How to use this calculator
Enter three values: the initial value of x (where the sweep begins), the increment or step size (how much x changes each iteration), and the number of repetitions (how many points to generate). The tool evaluates ReLU at each x value, builds a complete (x, f(x)) data table, and draws a line graph showing the characteristic flat-then-rising shape with its corner at the origin.
The formula explained
ReLU is \(f(x) = \max(0, x)\), which is equivalent to "x if x > 0, else 0". The sweep is generated by the rule $$x_k = \text{startX} + k \cdot \text{stepX}, \quad k = 0,1,\dots,\text{iterations}-1$$ so the final x value (endX) equals \(\text{startX} + (\text{iterations} - 1) \cdot \text{stepX}\). The function is flat at zero across all negative inputs, then rises with a constant slope of 1 for positive inputs.
Worked example
Using the defaults startX = -5, stepX = 0.1, and iterations = 101, the sweep covers x from -5 up to \(-5 + 100 \cdot 0.1 = +5\) across 101 inclusive points. At x = -2.0, \(f = \max(0, -2.0) = 0\). At x = 0, \(f = 0\). At x = 0.1, \(f = 0.1\). At x = 2.5, \(f = 2.5\). At x = 5.0, \(f = 5.0\). The plotted curve sits at zero throughout the negative range, then climbs linearly to (5, 5).
FAQ
Is ReLU differentiable at zero? No. ReLU has a corner (kink) at x = 0, so it is not differentiable there. Its derivative is 0 for x < 0 and 1 for x > 0; by convention the derivative at 0 is often taken as 0.
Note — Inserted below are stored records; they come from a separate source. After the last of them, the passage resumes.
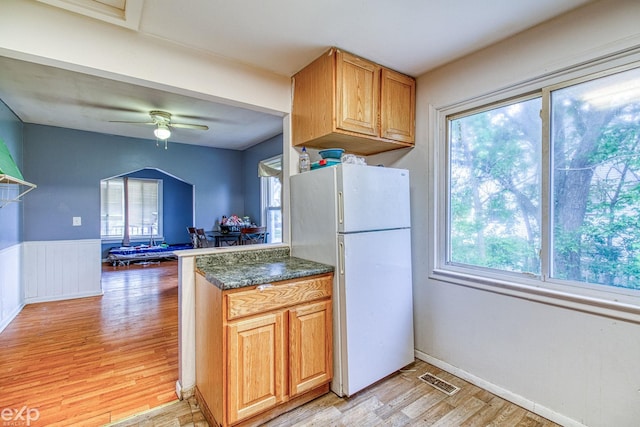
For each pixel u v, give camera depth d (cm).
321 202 210
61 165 446
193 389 203
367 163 288
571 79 169
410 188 252
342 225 194
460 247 228
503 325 195
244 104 225
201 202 615
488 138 210
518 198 195
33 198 420
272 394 174
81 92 319
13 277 357
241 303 163
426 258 240
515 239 196
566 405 169
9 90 312
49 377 222
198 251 212
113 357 253
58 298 420
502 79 195
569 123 171
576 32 164
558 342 172
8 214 343
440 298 231
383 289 213
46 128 438
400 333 224
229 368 159
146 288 472
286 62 220
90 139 477
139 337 294
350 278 195
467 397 197
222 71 213
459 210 228
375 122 221
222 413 159
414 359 240
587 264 166
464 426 170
Can the step be negative? Yes. A negative step sweeps x downward. A step of zero makes every x equal to the starting value (a degenerate constant column).
Why is ReLU so popular? It avoids the vanishing-gradient problem of sigmoid and tanh for positive inputs, is computationally trivial, and tends to produce sparse activations, which often speeds up training.